Om de ontwikkelingen van heviger uitbarstingen te beschrijven, moet de astronoom de intensiteit van de straling voor verschillende golflengten als het ware tegelijkertijd kunnen waarnemen. De spectrum-analysator stelt hem hiertoe in staat. In een twaalfde van een seconde
| |
| |
tast deze antenne het hele spectrum van 2,30 tot 4,30 m golflengte af, en tekent de sterkte van de straling voor elke golflengte op. Een kwart seconde later is zij weer in haar beginpositie en begint het aftasten opnieuw, zodat driemaal per seconde het spectrum van de radiostraling verkregen wordt. De ‘stormstoten’, aldus waargenomen, zijn híerdoor gekenmerkt, dat de verhoogde straling beperkt blijft tot een smal strookje golflengtegebied. Dit betekent dat de trilling op één bepaalde diepte van de corona voorkomt en dus zeer plaatselijk is. Zij duurt enkele seconden soms niet meer dan twee. Enkele minuten later kan zulk een trilling zich opnieuw voordoen op een andere golflengte en dus op een andere diepte van de corona.
Andere uitbarstingen vertonen in een tijdspanne van vijf seconden zulk een verandering van golflengte voor de straling met maximale intensiteit, dat hieraan een voortschrijden beantwoordt van de bron in de corona over een afstand van 100.000 km, met de geweldige en nog raadselachtige snelheid van 20.000 km per seconde.
De ‘vlamstoten’, die verscheidene minuten duren, en zich in alle richtingen verspreiden, ontstaan door de meest spectaculaire uitbarsting van de zon nl. een protuberans. Een vlaag geladen deeltjes, protonen en electronen, wordt uit de zon gestoten en door de haar omringende atmosfeer gestuurd. Op bepaalde afstanden van het zonne-oppervlak ontstaat er straling met telkens één bepaalde golflengte. Deze is eerst kort en wordt lang maarmate de vloed zich verder verwijdert, immers de langste golven komen uit de hoogste lagen van de corona. Deze opeenvolgende bronnen kunnen precies onderscheiden worden naar plaats en tijd. Een aldus waargenomen uitbarsting duurde 2½ minuut, de gasstroom verhief zich in die tijd over een afstand van 80.000 km.

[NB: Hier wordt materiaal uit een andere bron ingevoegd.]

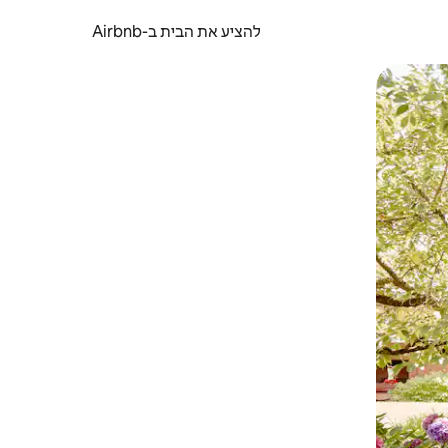
להציע את הבית ב-Airbnb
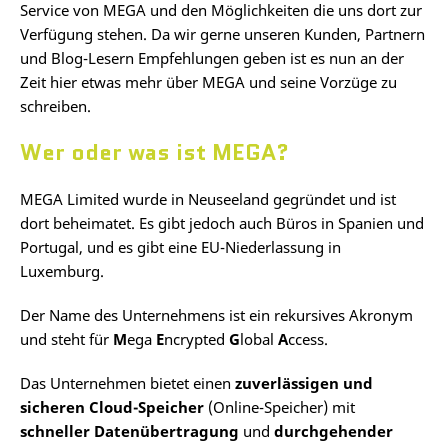
Service von MEGA und den Möglichkeiten die uns dort zur
Verfügung stehen. Da wir gerne unseren Kunden, Partnern
und Blog-Lesern Empfehlungen geben ist es nun an der
Zeit hier etwas mehr über MEGA und seine Vorzüge zu
schreiben.
Wer oder was ist MEGA?
MEGA Limited wurde in Neuseeland gegründet und ist
dort beheimatet. Es gibt jedoch auch Büros in Spanien und
Portugal, und es gibt eine EU-Niederlassung in
Luxemburg.
Der Name des Unternehmens ist ein rekursives Akronym
und steht für
M
ega
E
ncrypted
G
lobal
A
ccess.
Das Unternehmen bietet einen
zuverlässigen und
sicheren Cloud-Speicher
(Online-Speicher) mit
schneller Datenübertragung
und
durchgehender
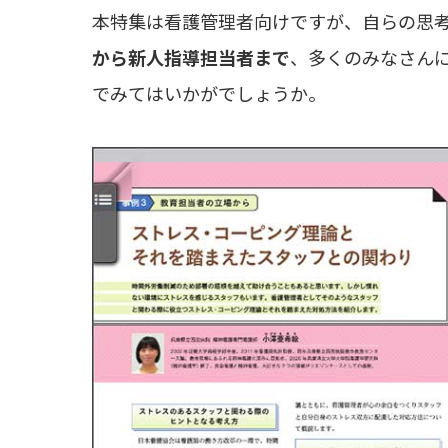
本特集は看護管理者向けですが、自らの思
から新人指導担当者まで
、多くのみなさんに
でみてはいかがでしょうか。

Tenslotte noemen wij nog het spectaculaire verschijnsel van de echo met de maan: een van de aarde uitgezonden radiogolf keert tot ons terug na iets meer dan 1 seconde. Het belang van deze echo ligt hierin dat men, zich baserend op de zuiverheid of de storing ervan, de toestand van de ionosfeer kan bestuderen.
Dit zijn enkele interessante resultaten die met deze nieuwe methode in de sterrenkunde werden bereikt. Sommige vondsten verklaren reeds waargenomen phenomenen, of konden vroeger opgestelde hypothesen bevestigen. Andere brengen nieuwe problemen mee, waarvan de oplossing nog verdere onderzoekingen, hypothesen en berekeningen zal vergen. Zeker is dat de astronoom, dank zij deze nieuwe methode, de structuur van ons Melkwegstelsel beter zal kunnen onderzoeken, wat wellicht één van de belangrijkste bijdragen zal zijn tot onze kennis van het heelal.